No centro do relatório está o compromisso de “reafirmar e fazer cumprir a Doutrina Monroe para restaurar a supremacia americana”. No passado, os militaristas usaram esta postura principalmente por hábito, proferindo um slogan assustado. Neste caso, porém, desempenha um papel mais importante na determinação de como poderá ser uma futura ordem mundial baseada na supremacia americana.
Para os não iniciados, a Doutrina Monroe não é um tratado nem uma lei. Começou como uma simples proclamação emitida pelo presidente James Monroe em 1823, na qual reconheceu a independência das repúblicas hispano-americanas e advertiu a Europa de que “novas colonizações” eram proibidas no Hemisfério Ocidental.

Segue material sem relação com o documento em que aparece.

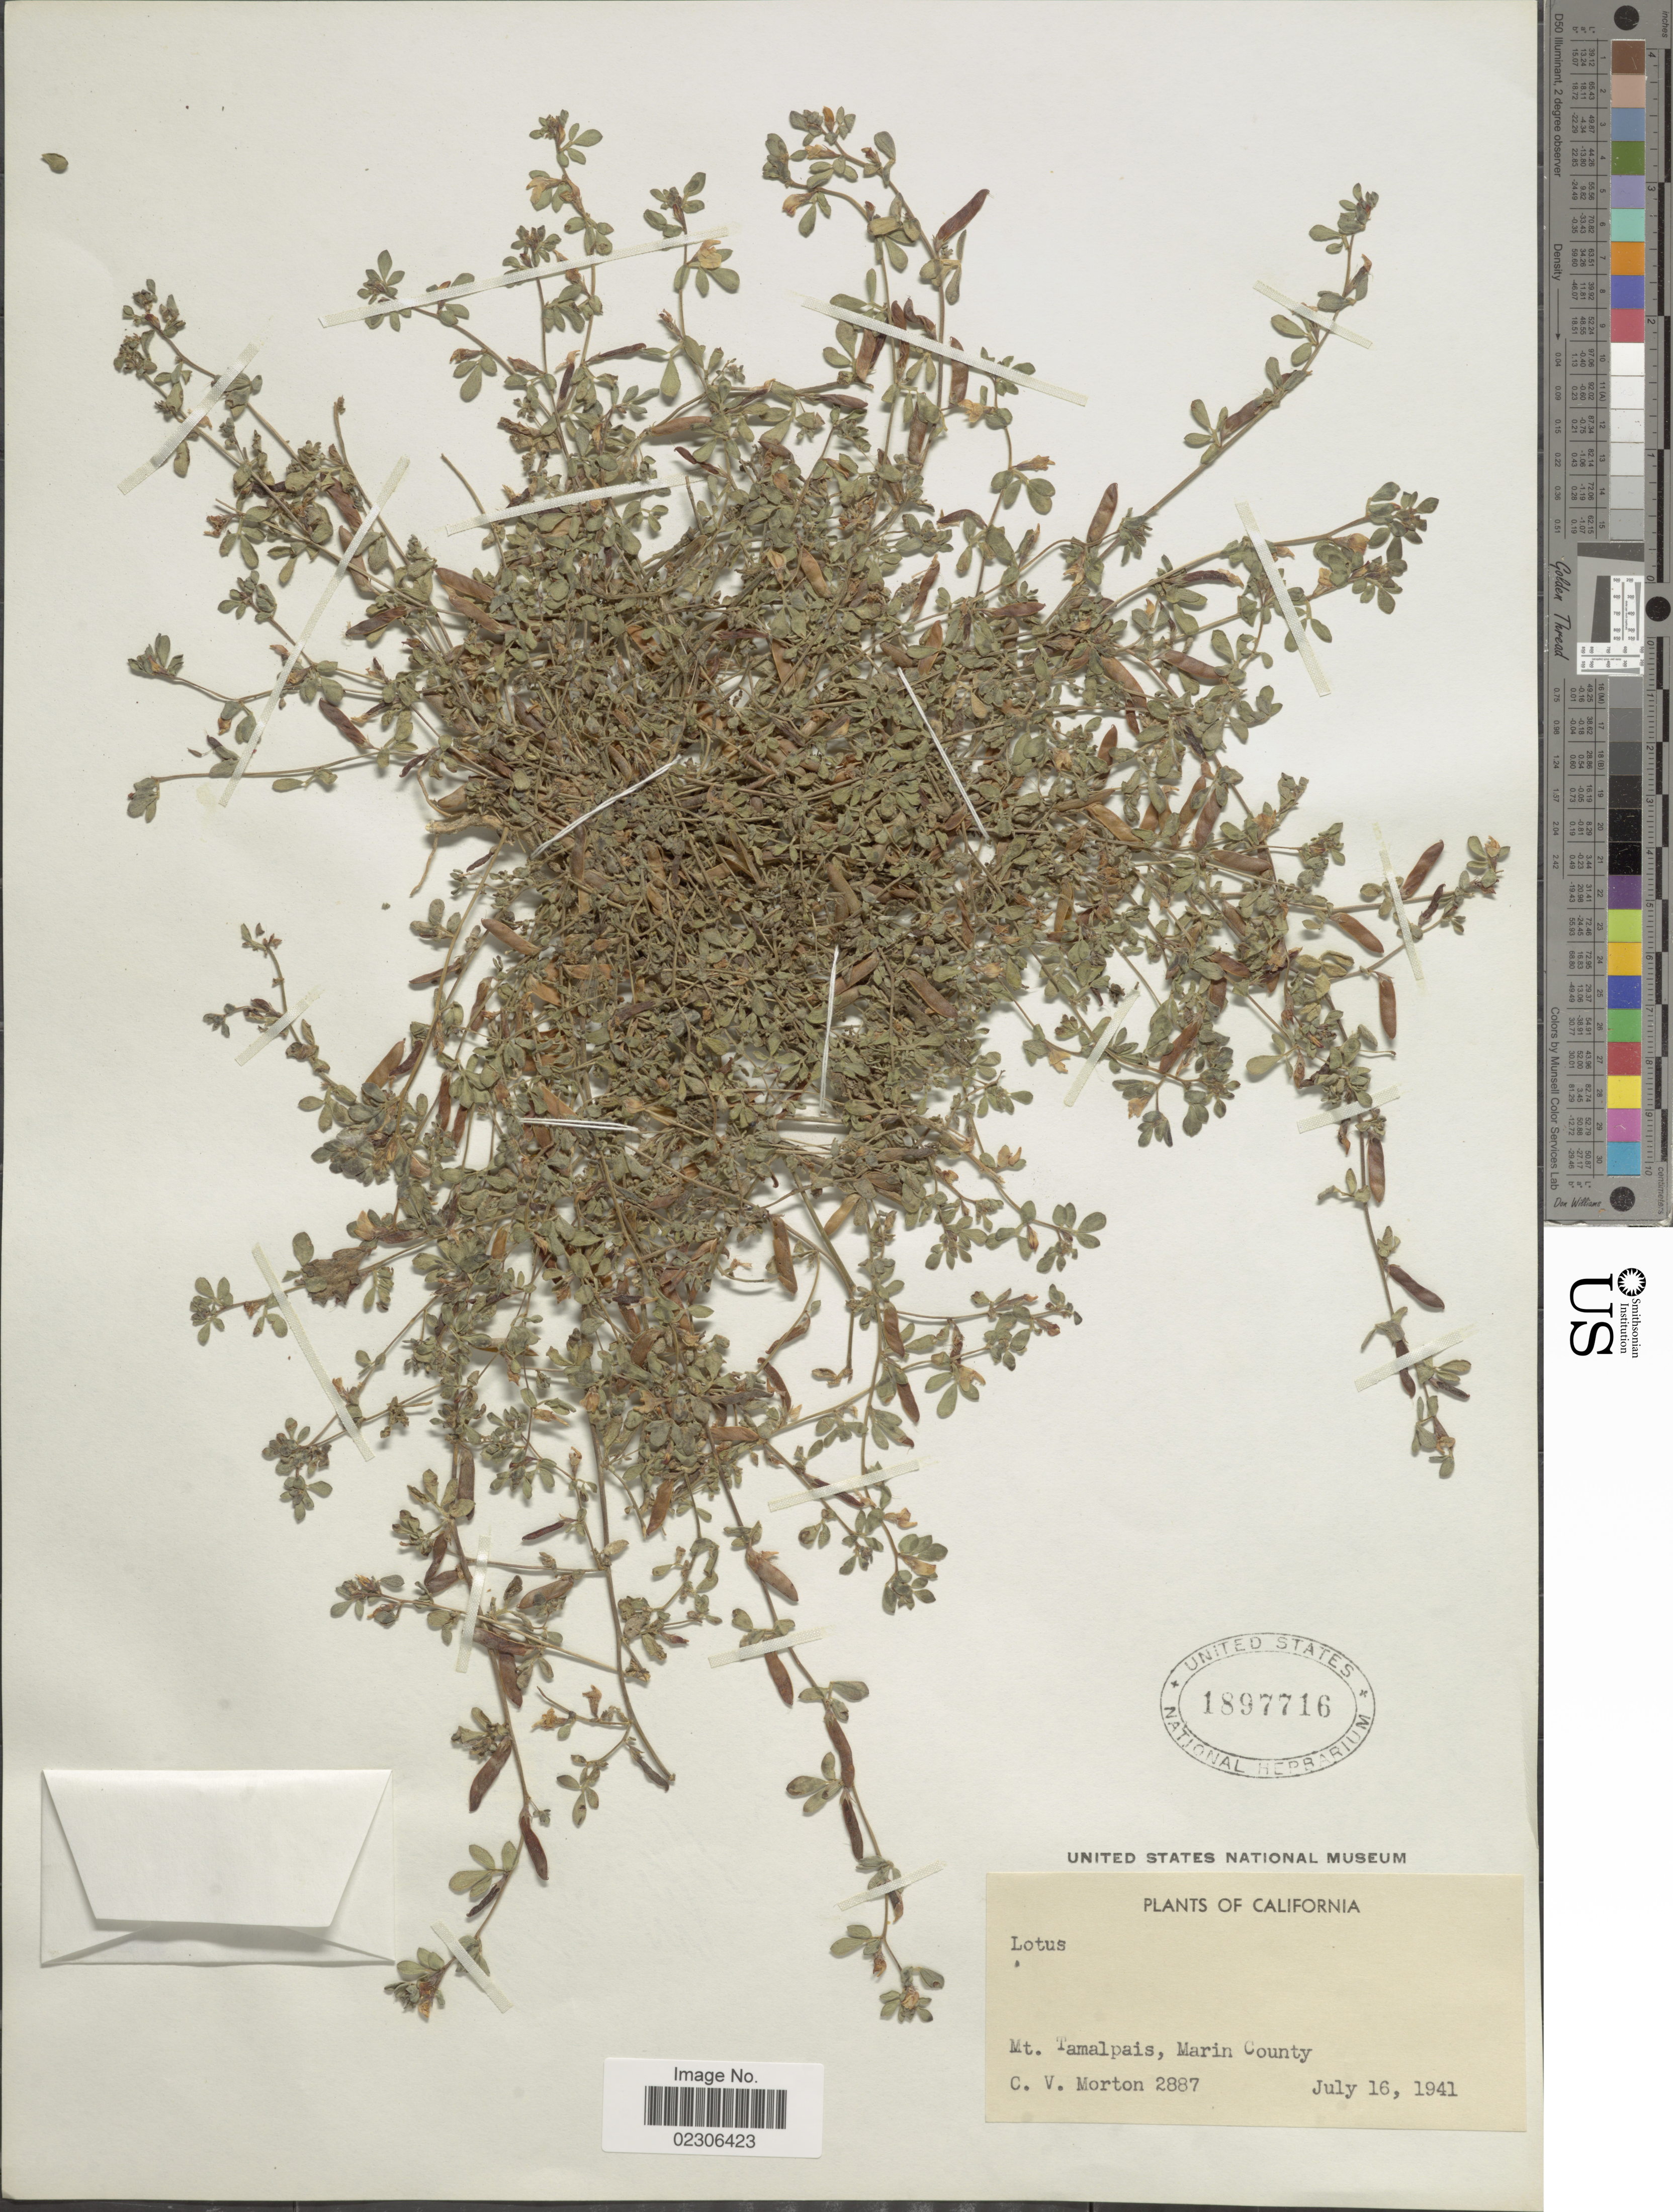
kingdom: Plantae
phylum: Tracheophyta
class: Magnoliopsida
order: Fabales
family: Fabaceae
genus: Lotus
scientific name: Lotus sp.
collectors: C. V. Morton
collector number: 2887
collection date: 1941-07-16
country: United States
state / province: California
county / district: Marin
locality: Mt. Tamalpais, Marin County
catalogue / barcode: US 1897716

O presidente James C. Polk, em 1845, foi um dos primeiros a colocar a proclamação por escrito, citando a “Doutrina Monroe” em seu esforço para tomar a Califórnia do México antes dos britânicos. Polk citaria Monroe novamente quando anexou o Texas. Os presidentes posteriores usaram a doutrina como uma ordem policial aberta, autorizando ocupações militares em série e golpes de estado apoiados pelos EUA. No final do século XIX, os latino-americanos tinham uma nova palavra para descrever o intervencionismo americano: Monroeismo.
Faz sentido que a administração Trump esteja a recorrer a este velho ditado diplomático para definir a sua filosofia de política externa. À medida que a ordem mundial se divide em esferas de influência concorrentes, cada potência regional deve manter os seus territórios nacionais sob controlo; Moscou nas antigas repúblicas soviéticas, entre outros lugares. Pequim no Mar da China Meridional e além.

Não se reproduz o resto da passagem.